Newfound bacterial compound kills fungi that are resistant to multiple antifungals

As fungi resistant to traditional treatments continue to spread around the globe, researchers from China Pharmaceutical University in Nanjing have identified a bacterial compound that can kill infectious fungi even if they’re resistant to other antifungals.

The discovery of the compound, called mandimycin, was reported in Nature on March 19.

To test mandimycin’s potency, the researchers grew a suite of drug-resistant fungi in tiny wells of broth and then exposed them to the compound. Notable fungi that mandimycin successfully stomped out include species of Candida, Cryptococcus neoformans and Aspergillus fumigatus, according to the team.

The newfound compound was even able to treat mice infected with a strain of Candida auris that is resistant to all major types of antifungals, a growing public health concern.

Candida are yeast that occur normally in parts of the body, but they can cause infections called candidiasis when they stray beyond their normal bounds. Serious invasive infection can occur if the fungi reach the bloodstream, heart or skull, which is especially a concern for immunocompromised patients.

Cryptococcus neoformans, meanwhile, forms spores that can cause lung or brain infections when breathed in. And Aspergillus fumigatus, a kind of mold, can also cause respiratory infections when inhaled.

The fungi tested came from the World Health Organization’s fungal priority pathogens list, which includes infectious fungi with significant unmet need and public health importance. All the screened fungi were resistant to between two and four existing drugs.

Mandimycin is a polyene macrolide within the polyene class of antifungals. Aside from polyenes, there are two other main antifungal classes: azoles and echinocandins. Though it’s a polyene, mandimycin has a unique mechanism for killing fungal cells: It binds to phospholipids in the fungal cell’s membrane, causing potassium to leak out of the cell and ultimately collapsing the membrane.
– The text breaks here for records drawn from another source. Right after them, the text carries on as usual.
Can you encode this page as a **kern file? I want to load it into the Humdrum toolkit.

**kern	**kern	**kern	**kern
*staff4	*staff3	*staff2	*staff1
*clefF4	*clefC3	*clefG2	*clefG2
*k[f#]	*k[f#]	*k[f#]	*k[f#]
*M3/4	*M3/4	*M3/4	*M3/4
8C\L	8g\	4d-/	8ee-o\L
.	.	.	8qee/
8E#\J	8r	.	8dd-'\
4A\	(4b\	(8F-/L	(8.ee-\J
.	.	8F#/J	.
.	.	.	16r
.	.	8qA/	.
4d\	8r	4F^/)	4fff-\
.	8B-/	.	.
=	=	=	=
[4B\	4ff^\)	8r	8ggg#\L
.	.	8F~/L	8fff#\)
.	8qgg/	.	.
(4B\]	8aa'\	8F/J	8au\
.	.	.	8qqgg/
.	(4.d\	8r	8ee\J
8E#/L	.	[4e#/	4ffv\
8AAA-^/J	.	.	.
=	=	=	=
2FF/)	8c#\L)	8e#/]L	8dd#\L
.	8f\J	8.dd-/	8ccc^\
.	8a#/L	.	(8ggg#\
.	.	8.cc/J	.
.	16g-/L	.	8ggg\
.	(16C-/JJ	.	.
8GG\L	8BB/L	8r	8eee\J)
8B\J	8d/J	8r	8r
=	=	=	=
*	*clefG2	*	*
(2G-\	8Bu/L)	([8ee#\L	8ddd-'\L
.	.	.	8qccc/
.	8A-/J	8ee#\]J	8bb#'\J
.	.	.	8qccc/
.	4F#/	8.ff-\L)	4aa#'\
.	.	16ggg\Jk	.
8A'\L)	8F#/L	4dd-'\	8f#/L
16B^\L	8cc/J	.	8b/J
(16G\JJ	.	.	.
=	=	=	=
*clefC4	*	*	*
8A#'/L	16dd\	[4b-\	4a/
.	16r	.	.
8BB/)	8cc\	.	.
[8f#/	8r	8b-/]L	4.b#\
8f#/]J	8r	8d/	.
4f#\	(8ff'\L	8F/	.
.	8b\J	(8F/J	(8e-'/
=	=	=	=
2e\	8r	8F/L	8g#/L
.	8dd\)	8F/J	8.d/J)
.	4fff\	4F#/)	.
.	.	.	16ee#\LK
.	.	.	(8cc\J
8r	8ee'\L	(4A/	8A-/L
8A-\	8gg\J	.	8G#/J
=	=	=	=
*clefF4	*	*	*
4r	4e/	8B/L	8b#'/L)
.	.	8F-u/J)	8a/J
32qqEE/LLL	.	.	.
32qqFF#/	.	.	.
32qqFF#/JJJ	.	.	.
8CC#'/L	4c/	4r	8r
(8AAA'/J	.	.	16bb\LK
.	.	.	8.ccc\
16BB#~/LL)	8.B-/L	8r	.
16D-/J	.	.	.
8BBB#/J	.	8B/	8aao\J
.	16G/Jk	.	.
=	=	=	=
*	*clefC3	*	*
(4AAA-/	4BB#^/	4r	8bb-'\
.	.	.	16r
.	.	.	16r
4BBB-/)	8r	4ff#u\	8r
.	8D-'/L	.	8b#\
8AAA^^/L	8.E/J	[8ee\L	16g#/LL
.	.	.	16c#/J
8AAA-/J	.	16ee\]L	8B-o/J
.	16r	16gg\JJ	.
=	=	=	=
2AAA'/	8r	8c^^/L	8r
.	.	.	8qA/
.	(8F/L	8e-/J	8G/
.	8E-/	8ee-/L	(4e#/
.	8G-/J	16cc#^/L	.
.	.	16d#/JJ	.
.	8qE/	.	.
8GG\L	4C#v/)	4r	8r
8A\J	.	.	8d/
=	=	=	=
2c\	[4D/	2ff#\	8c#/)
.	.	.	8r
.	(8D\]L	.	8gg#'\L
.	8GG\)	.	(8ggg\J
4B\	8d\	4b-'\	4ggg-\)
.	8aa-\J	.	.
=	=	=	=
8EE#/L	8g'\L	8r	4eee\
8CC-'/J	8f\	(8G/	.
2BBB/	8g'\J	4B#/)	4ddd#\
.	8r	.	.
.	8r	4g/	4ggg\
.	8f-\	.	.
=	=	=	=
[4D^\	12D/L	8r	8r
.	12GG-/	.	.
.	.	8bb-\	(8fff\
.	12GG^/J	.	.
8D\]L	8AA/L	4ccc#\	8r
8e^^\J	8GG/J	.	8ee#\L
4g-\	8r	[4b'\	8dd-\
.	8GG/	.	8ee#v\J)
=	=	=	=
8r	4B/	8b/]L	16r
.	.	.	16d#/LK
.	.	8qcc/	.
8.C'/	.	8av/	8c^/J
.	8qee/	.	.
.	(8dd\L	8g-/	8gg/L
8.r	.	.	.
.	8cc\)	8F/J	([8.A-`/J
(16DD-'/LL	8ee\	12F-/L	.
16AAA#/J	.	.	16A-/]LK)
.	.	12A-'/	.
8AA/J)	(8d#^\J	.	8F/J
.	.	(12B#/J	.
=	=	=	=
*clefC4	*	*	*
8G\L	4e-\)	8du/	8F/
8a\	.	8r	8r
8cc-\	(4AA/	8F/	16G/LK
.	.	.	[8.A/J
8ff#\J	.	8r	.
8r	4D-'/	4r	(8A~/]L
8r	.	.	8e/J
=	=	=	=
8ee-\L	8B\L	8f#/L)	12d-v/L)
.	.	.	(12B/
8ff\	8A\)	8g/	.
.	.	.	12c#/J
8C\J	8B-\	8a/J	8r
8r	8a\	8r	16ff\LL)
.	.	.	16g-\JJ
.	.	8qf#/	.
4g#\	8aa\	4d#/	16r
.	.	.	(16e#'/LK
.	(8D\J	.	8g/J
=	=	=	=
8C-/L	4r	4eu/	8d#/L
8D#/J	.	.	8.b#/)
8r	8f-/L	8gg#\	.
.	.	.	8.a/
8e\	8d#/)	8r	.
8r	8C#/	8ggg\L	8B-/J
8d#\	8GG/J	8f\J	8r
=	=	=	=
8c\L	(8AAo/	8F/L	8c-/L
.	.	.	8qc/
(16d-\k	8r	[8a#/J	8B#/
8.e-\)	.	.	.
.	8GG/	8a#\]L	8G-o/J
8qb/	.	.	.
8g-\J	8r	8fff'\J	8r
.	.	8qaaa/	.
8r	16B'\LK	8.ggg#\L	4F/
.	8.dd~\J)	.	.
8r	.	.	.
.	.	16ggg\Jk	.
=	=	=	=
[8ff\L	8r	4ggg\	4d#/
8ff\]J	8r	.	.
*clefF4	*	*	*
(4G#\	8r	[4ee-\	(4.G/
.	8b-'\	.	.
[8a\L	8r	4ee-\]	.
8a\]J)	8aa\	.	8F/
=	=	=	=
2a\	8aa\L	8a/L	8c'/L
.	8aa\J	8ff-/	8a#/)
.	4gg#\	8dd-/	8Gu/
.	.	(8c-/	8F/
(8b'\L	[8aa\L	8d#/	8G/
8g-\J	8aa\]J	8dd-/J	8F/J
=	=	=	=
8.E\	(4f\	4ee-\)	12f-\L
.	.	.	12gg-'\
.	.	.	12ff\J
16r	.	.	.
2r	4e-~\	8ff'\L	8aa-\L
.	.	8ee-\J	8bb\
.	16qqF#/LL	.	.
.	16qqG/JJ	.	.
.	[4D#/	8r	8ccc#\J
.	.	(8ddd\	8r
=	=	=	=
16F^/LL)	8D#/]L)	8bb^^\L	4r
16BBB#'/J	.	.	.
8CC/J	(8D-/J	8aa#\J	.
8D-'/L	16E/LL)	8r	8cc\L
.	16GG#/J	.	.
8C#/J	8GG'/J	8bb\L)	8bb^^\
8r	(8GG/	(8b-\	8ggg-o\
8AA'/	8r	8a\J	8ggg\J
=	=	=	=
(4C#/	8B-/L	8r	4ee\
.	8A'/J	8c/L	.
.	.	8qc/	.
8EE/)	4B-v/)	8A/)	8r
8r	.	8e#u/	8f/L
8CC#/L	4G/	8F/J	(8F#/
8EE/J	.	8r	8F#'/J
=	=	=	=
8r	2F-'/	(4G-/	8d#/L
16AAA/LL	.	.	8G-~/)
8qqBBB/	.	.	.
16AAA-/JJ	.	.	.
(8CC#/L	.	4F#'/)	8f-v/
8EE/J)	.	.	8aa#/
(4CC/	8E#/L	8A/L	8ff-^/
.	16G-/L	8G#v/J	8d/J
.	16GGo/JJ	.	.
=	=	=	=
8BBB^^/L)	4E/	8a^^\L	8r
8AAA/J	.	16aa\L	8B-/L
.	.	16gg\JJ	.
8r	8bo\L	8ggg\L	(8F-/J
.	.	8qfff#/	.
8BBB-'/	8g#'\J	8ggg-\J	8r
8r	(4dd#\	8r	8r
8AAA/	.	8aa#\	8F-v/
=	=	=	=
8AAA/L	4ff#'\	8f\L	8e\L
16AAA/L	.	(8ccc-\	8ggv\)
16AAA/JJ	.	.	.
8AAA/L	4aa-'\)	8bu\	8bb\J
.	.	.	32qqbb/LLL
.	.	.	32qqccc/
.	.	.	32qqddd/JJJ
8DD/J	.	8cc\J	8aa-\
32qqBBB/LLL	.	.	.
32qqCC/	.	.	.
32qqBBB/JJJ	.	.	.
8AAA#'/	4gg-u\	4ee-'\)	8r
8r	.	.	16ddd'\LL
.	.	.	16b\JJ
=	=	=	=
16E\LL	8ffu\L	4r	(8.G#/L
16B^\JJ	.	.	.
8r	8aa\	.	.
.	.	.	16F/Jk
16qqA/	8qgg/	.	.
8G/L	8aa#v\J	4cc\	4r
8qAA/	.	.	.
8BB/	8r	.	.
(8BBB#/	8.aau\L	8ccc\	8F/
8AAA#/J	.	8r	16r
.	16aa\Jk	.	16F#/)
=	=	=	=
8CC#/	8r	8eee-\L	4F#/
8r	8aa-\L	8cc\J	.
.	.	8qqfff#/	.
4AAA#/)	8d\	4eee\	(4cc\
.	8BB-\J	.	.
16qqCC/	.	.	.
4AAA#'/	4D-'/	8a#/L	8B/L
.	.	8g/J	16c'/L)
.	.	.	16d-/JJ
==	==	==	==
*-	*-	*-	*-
Other polyene macrolides, including one from Elion Therapeutics currently in a phase 1 trial, instead bind to a different kind of membrane lipid called ergosterol. Fungi don’t develop resistance to this group of molecules easily, but the mandimycin discoverers were able to culture fungi in the lab that were resistant to them, including to amphotericin B, which is the basis for Elion’s asset SF001. Elion developed SF001 under its earlier name, Sfunga Therapeutics.

No matter how much mandimycin the fungi were exposed to, however, they never developed resistance to it, the authors reported.

The researchers identified mandimycin by extensively scouring the genomes of 316,123 bacteria from the National Institutes of Health’s National Center for Biotechnology Information, including 150 from the Streptomyces species. Bacteria living in the environment compete with fungi for resources, so they often evolve chemicals to snuff them out.

Scrutinizing the evolutionary relationships of the polyene macrolides made by these bacteria led to the discovery of a chemical group that seemed very different from other polyenes, according to the researchers. Within this group of chemicals, made by a strain of the bacteria Streptomyces netropsis, was mandimycin.

The approach “is like hacking two billion years of archived files from the global bacterial military’s central command and placing them in chronological order,” chemists Arun Maji, Ph.D., and Martin Burke, Ph.D., wrote in a perspective article published alongside the new paper. “The authors then strategically searched for what could be imagined as a relatively modern file, perhaps labelled ‘top-secret weapon for overcoming fungal resistance’—which would contain the instructions for making mandimycin.”